Top of Source data
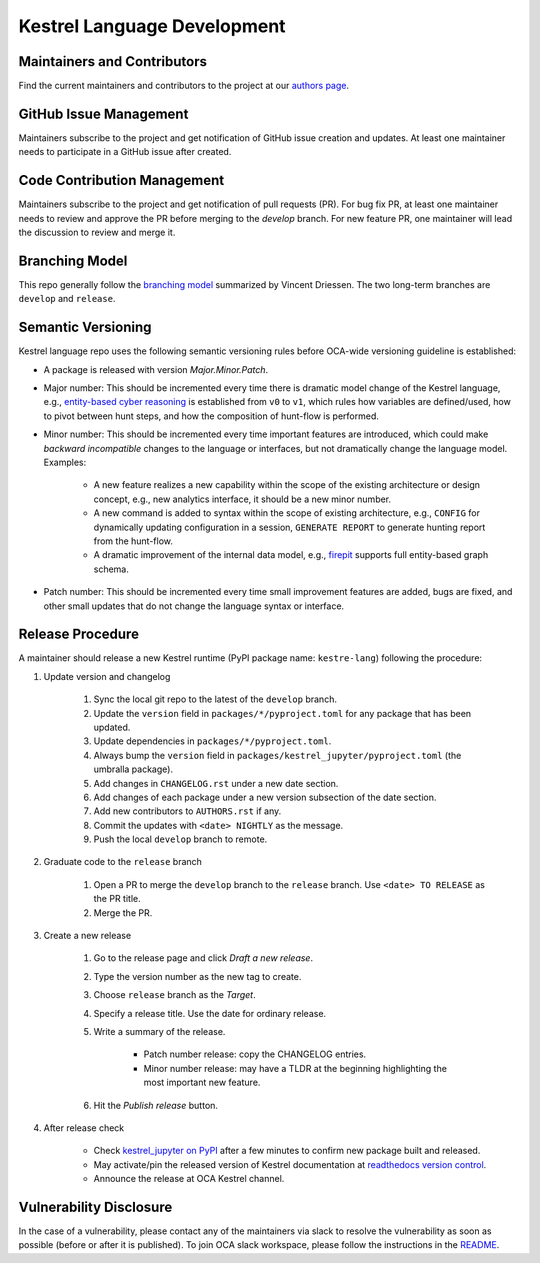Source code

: ============================
Kestrel Language Development
============================

Maintainers and Contributors
----------------------------

Find the current maintainers and contributors to the project at our `authors page`_.

GitHub Issue Management
-----------------------

Maintainers subscribe to the project and get notification of GitHub issue creation and updates. At least one maintainer needs to participate in a GitHub issue after created.

Code Contribution Management
----------------------------

Maintainers subscribe to the project and get notification of pull requests (PR). For bug fix PR, at least one maintainer needs to review and approve the PR before merging to the `develop` branch. For new feature PR, one maintainer will lead the discussion to review and merge it.

Branching Model
---------------

This repo generally follow the `branching model`_ summarized by Vincent Driessen. The two long-term branches are ``develop`` and ``release``.

Semantic Versioning
-------------------

Kestrel language repo uses the following semantic versioning rules before OCA-wide versioning guideline is established:

- A package is released with version *Major.Minor.Patch*.

- Major number: This should be incremented every time there is dramatic model change of the Kestrel language, e.g., `entity-based cyber reasoning`_ is established from ``v0`` to ``v1``, which rules how variables are defined/used, how to pivot between hunt steps, and how the composition of hunt-flow is performed.

- Minor number: This should be incremented every time important features are introduced, which could make *backward incompatible* changes to the language or interfaces, but not dramatically change the language model. Examples:

    - A new feature realizes a new capability within the scope of the existing architecture or design concept, e.g., new analytics interface, it should be a new minor number.

    - A new command is added to syntax within the scope of existing architecture, e.g., ``CONFIG`` for dynamically updating configuration in a session, ``GENERATE REPORT`` to generate hunting report from the hunt-flow.

    - A dramatic improvement of the internal data model, e.g., `firepit`_ supports full entity-based graph schema.

- Patch number: This should be incremented every time small improvement features are added, bugs are fixed, and other small updates that do not change the language syntax or interface.

Release Procedure
-----------------

A maintainer should release a new Kestrel runtime (PyPI package name: ``kestre-lang``) following the procedure:

#. Update version and changelog

    #. Sync the local git repo to the latest of the ``develop`` branch.
    #. Update the ``version`` field in ``packages/*/pyproject.toml`` for any package that has been updated.
    #. Update dependencies in ``packages/*/pyproject.toml``.
    #. Always bump the ``version`` field in ``packages/kestrel_jupyter/pyproject.toml`` (the umbralla package).
    #. Add changes in ``CHANGELOG.rst`` under a new date section.
    #. Add changes of each package under a new version subsection of the date section.
    #. Add new contributors to ``AUTHORS.rst`` if any.
    #. Commit the updates with ``<date> NIGHTLY`` as the message.
    #. Push the local ``develop`` branch to remote.

#. Graduate code to the ``release`` branch

    #. Open a PR to merge the ``develop`` branch to the ``release`` branch. Use ``<date> TO RELEASE`` as the PR title.

    #. Merge the PR.

#. Create a new release

    #. Go to the release page and click *Draft a new release*.

    #. Type the version number as the new tag to create.

    #. Choose ``release`` branch as the *Target*.

    #. Specify a release title. Use the date for ordinary release.

    #. Write a summary of the release.

        - Patch number release: copy the CHANGELOG entries.

        - Minor number release: may have a TLDR at the beginning highlighting the most important new feature.

    #. Hit the *Publish release* button.

#. After release check

    - Check `kestrel_jupyter on PyPI`_ after a few minutes to confirm new package built and released.
    - May activate/pin the released version of Kestrel documentation at `readthedocs version control`_.
    - Announce the release at OCA Kestrel channel.

Vulnerability Disclosure
------------------------

In the case of a vulnerability, please contact any of the maintainers via slack to resolve the vulnerability as soon as possible (before or after it is published). To join OCA slack workspace, please follow the instructions in the `README`_.



.. _authors page: AUTHORS.rst
.. _branching model: https://nvie.com/posts/a-successful-git-branching-model
.. _entity-based cyber reasoning: https://kestrel.readthedocs.io/en/latest/language.html#entity-based-reasoning
.. _firepit: https://github.com/opencybersecurityalliance/firepit
.. _kestrel_jupyter on PyPI: https://pypi.org/project/kestrel_jupyter/
.. _readthedocs version control: https://readthedocs.org/projects/kestrel/versions/
.. _README: README.rst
Bottom of Source data
Work request -> Scan the entries above for the word "features" and collect each line holding it.

Exercise answer ->
- Minor number: This should be incremented every time important features are introduced, which could make *backward incompatible* changes to the language or interfaces, but not dramatically change the language model. Examples:
- Patch number: This should be incremented every time small improvement features are added, bugs are fixed, and other small updates that do not change the language syntax or interface.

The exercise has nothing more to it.